What if I don't yet have an employer? If you are applying for work, and therefore cannot yet provide the details of an employer in your application, you can in the following circumstances nominate a representative to act as your requesting organisation:
- If you are a university student: University students (with the agreement of the university concerned) may be able to nominate their university as the requesting organisation.
- Prospective employees or volunteers of the Department for Education and Child Development (DECD): For more information, please refer to DECD's website Apply for a Relevant History Screening page
- Recruitment agency staff: Applicants may request the permission of their recruitment agency to nominate the agency as the requesting organisation.
Unless the exceptions above apply to you, it is recommended that you wait to apply for your screening until required to do so by an employer or potential employer.
It is recommended that you keep your clearance letter in a safe place.
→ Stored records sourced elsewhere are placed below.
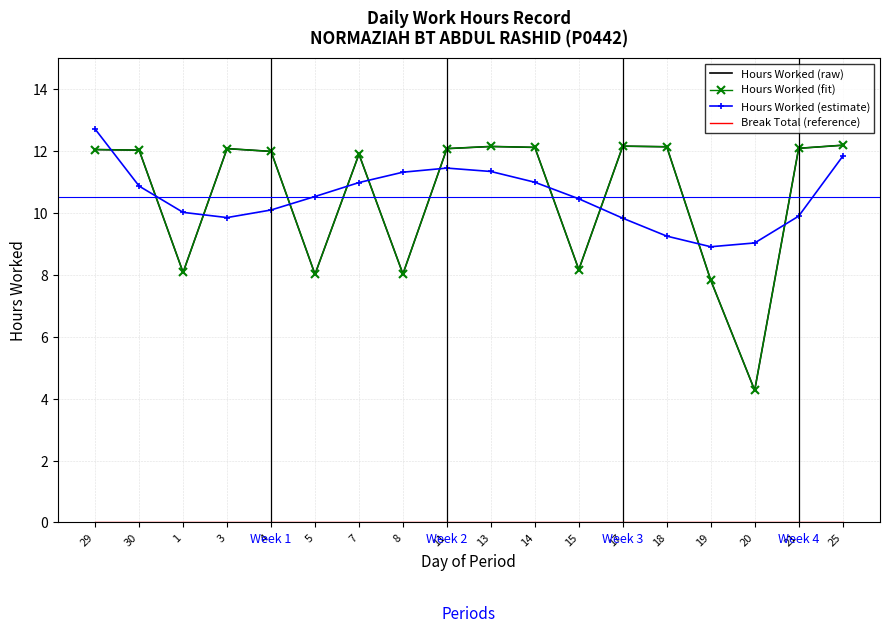

Reading left to right, list all the values displayed in this chart.

Hours Worked (raw): 29=12.1	30=12.0	1=8.1	3=12.1	4=12.0	5=8.0	7=11.9	8=8.0	11=12.1	13=12.2	14=12.1	15=8.2	17=12.2	18=12.1	19=7.8	20=4.3	21=12.1	25=12.2
Hours Worked (fit): 29=12.1	30=12.0	1=8.1	3=12.1	4=12.0	5=8.0	7=11.9	8=8.0	11=12.1	13=12.2	14=12.1	15=8.2	17=12.2	18=12.1	19=7.8	20=4.3	21=12.1	25=12.2
Hours Worked (estimate): 29=12.7	30=10.9	1=10.0	3=9.9	4=10.1	5=10.5	7=11.0	8=11.3	11=11.5	13=11.3	14=11.0	15=10.5	17=9.8	18=9.3	19=8.9	20=9.0	21=9.9	25=11.8
Break Total (reference): 29=0.0	30=0.0	1=0.0	3=0.0	4=0.0	5=0.0	7=0.0	8=0.0	11=0.0	13=0.0	14=0.0	15=0.0	17=0.0	18=0.0	19=0.0	20=0.0	21=0.0	25=0.0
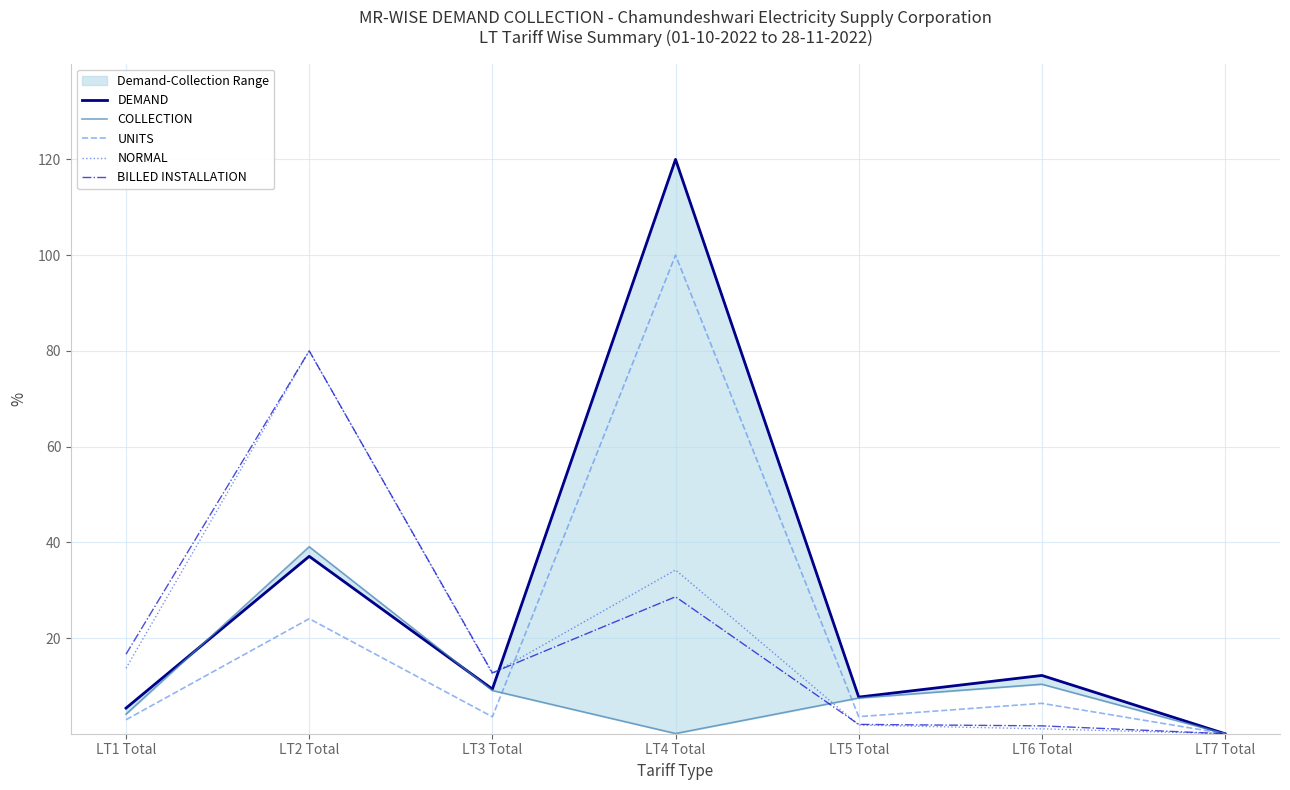

Which has a higher value, LT1 Total or LT6 Total?

LT6 Total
The DCSI Screening Unit does not issue replacements for lost, stolen or misplaced letters.
If you lose your clearance letter you may be required to lodge another screening application to obtain a new clearance.
Cleared applicants should check their letters as soon as possible when it is received in the mail, to ensure that their full name is correct and that it is spelt correctly, and that their date of birth is correct.
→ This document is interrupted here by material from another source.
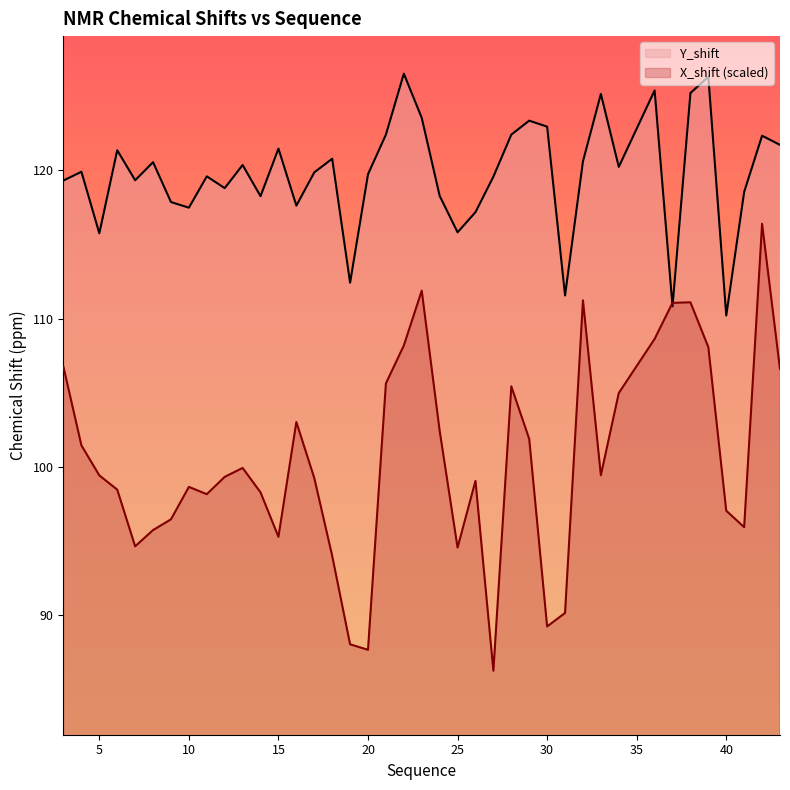

Reading right to left, transcribe all the data shown in this chart.

Y_shift: 121.7	122.3	118.5	110.2	126.3	125.2	110.8	125.4	120.2	125.1	120.6	111.6	122.9	123.3	122.4	119.6	117.2	115.8	118.3	123.5	126.5	122.4	119.7	112.4	120.8	119.9	117.6	121.5	118.3	120.4	118.8	119.6	117.5	117.9	120.5	119.3	121.3	115.8	119.9	119.3
X_shift: 106.6	116.4	95.9	97.0	108.1	111.1	111.1	108.6	105.0	99.4	111.2	90.2	89.2	101.9	105.4	86.3	99.1	94.6	102.4	111.9	108.2	105.6	87.7	88.0	94.0	99.3	103.0	95.3	98.3	99.9	99.3	98.2	98.7	96.5	95.7	94.6	98.5	99.4	101.5	106.7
If any of these details provided on the clearance letter are incorrect, the applicant should contact the Screening Unit as soon as possible by email addressed to: DCSIScreeningUnit@sa.gov.au.
Please request a corrected letter, and ensure you provide your screening reference number, correct names and date of birth in the email request.
Letters advising of a screening clearance are sent separately for each different type of screening.
Some types of screening require more detailed assessment than others, and therefore take longer.
Will an offence be taken into account during screening, even if it occurred more than 10 years ago?
If the offence occurred a long time ago (e.g. more than 10 years ago) there is a possibility it is now considered to be 'spent', due to the passage of time. Convictions that are considered "spent" will not be included in a criminal history report that is considered during screening by the DCSI Screening Unit (unless the category of employment, or purpose of the screening application is considered exempt from the workings of any applicable Spent Convictions scheme).
Spent convictions schemes have been introduced to provide some protection for persons from unreasonable discrimination based on minor or old convictions, after a period free of re-offending. The information that can be released by police agencies about a person's criminal history may vary between the various Australian States and Territories, and will depend on any Spent Convictions laws or policies in each case that apply. For more information about Spent Convictions Schemes in Australia refer to our Spent Convictions Schemes Fact Sheet (DOC 102.0 KB).
Exemption based on type of screening
Child-related employment screening and spent convictions: The DCSI Screening Unit can access and take into account spent convictions information from sources Australia-wide, specifically for child-related employment screening only.
This capability is provided through an intergovernmental agreement for the National Exchange of Criminal History Information for People Working with Children (ECHIPWC).
In 2013, the Council of Australian Governments (COAG) agreed to a permanent inter-jurisdictional exchange of criminal history information for screening people working with children (‘the Exchange’). The Exchange increases the range of criminal history information shared between jurisdictions and is an important measure in protecting children from harm.